Employment and integration: the key points of the new Flemish government

Flemish prime minister designate Jan Jambon has presented the programme of his new government accord to the press.  Mr Jambon intends to govern Flanders for the next five years in a coalition of Flemish nationalists, Christian democrats and liberals.

Mr Jambon said his team had the ambition of taking Flanders ahead so that it becomes a point of reference in Europe.

Employment is a major challenge. Employment levels need to be raised from 75% to 80%, an ambitious goal.  This means creating 120,000 new Flemish jobs.  The intention is that as many people as possible can contribute to society also by working. A job bonus will make the difference between working and not working bigger to encourage more people to work. Tax breaks will be introduced to benefit the low skilled and the low paid. Low paid workers should see several hundred euros a year more in their pay packet at the end of the year.

More efforts will be made to re-school workers with greater guidance from the employment agency after three months of unemployment.

Newcomers will be obliged to register with the employment agency too. People who have been unemployed for more than two years will have to do community service.

The result of the 26 May general election revealed a great malaise and a feeling that all burdens are not equally shared Mr Jambon said.

Greater demands on newcomers will be made. “The entrance ticket will be more expensive but once you are a member you will benefit fully from all provisions” Mr Jambon added.

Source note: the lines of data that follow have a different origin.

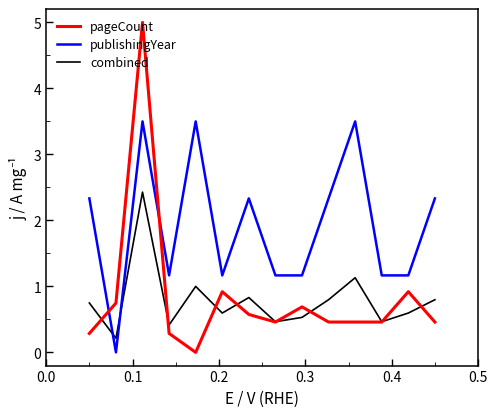

At how many categories does at least one series exceed 1?

13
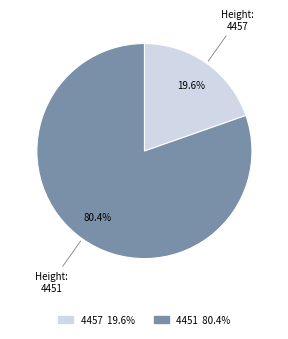

Which has a higher value, 4451 or 4457?

4451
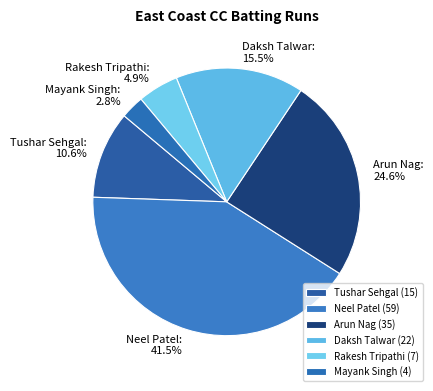

How many slices are in this pie chart?

6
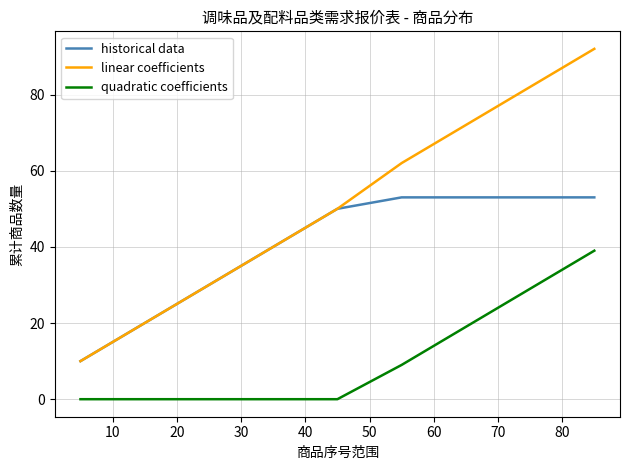

Which series has the largest range (max minus min)?

linear coefficients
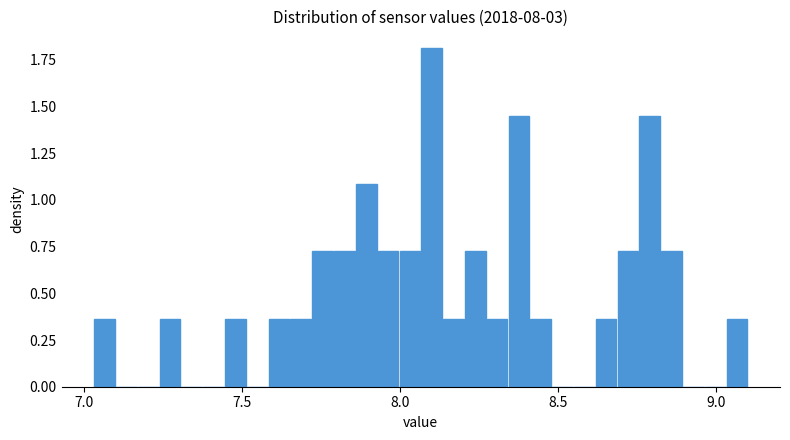

Read against the x-axis, roughly where is the centre of the tallest bar?

8.10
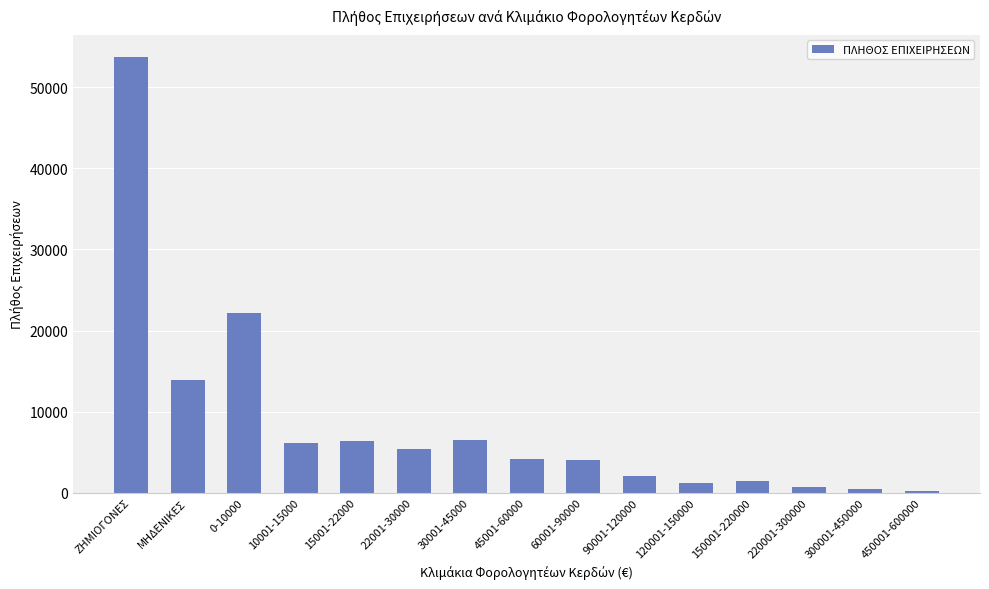

Approximately how many times larger is the value at 90001-120000 compared to 45001-60000?

0.5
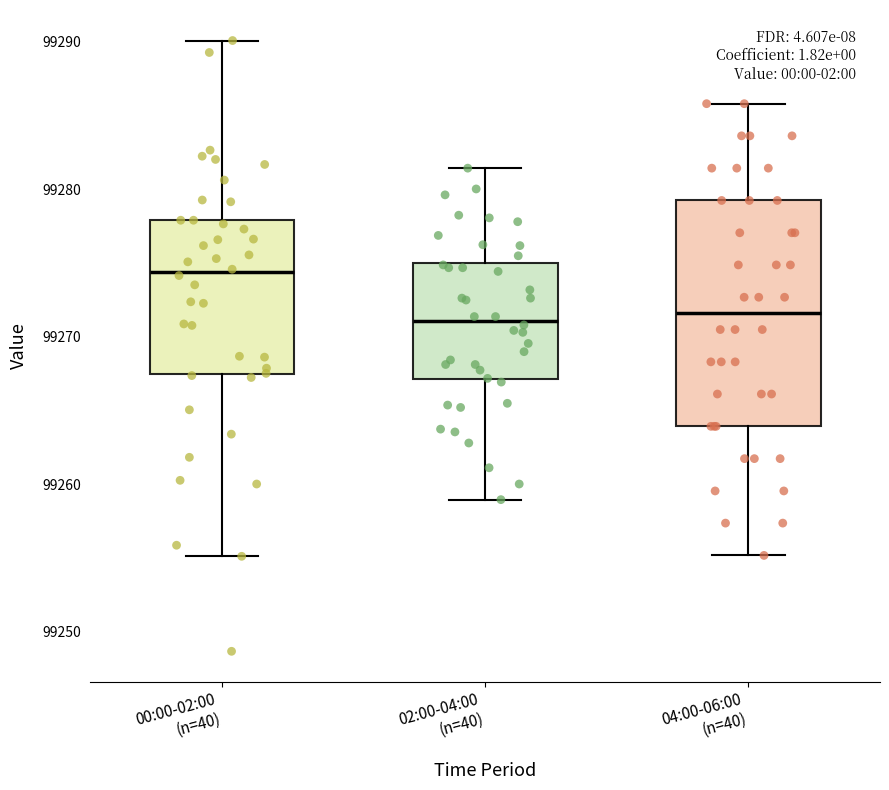

Where does the upper whisker of the box for 02:00-04:00 (n=40) end on the y-axis? The values are not printed on the chart, so give them approximately, as read against the axis.

99281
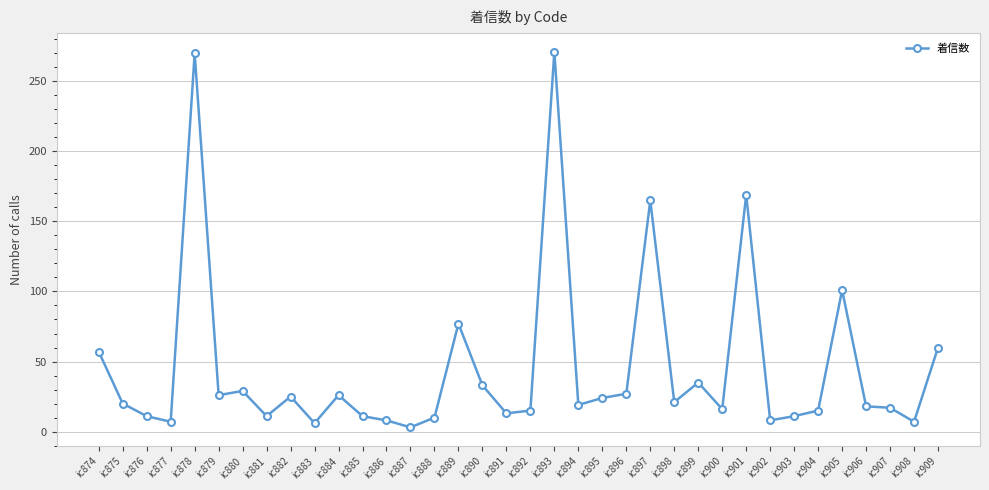

Count the number of categories in the chart.

36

Asylum seekers will no longer receive child allowance, but their children will get free schooling. There will be a greater emphasis on Dutch in integration courses and newcomers will be asked to sign a Flemish participation declaration. Newcomers will follow Dutch and social orientation courses and will have to pay a fee.

Mr Jambon insisted on the need for neutral education without ideological or religious symbols: “Schools operating against our fundamental values will lose recognition” he noted.  “Good and local imam training anchored in our values is the goal”.

In education the government hopes to beef up quality, address teacher shortages, provide good guidance for pupils and address capacity concerns.

The importance of knowledge of Dutch was underlined: greater language integration efforts will be made too for all pupils who require this.

The new government will also focus on social policy.  There will be greater investment in care homes and other care provisions with more staff and ceilings on charges.  Working parents will get priority in child day care.  The tax advantage of owning a home will be shifted to a tax advantage on purchasing a home: buying a home will be cheaper than owning a home with property purchasing taxes being reduced by 1%. Local people will get priority for social housing.  Residence in Belgium during the last ten years will be required while income levels too will be checked.

Environment too is a priority for the new administration: greenhouse gas emissions will be cut by at least 80% by 2050.  Mr Jambon pointed to the fact that Flanders possesses the know-how to do this. Another goal is a doubling of wind and solar energy by 2030.

In local government voting in local elections will no longer be compulsory, while the list vote will disappear.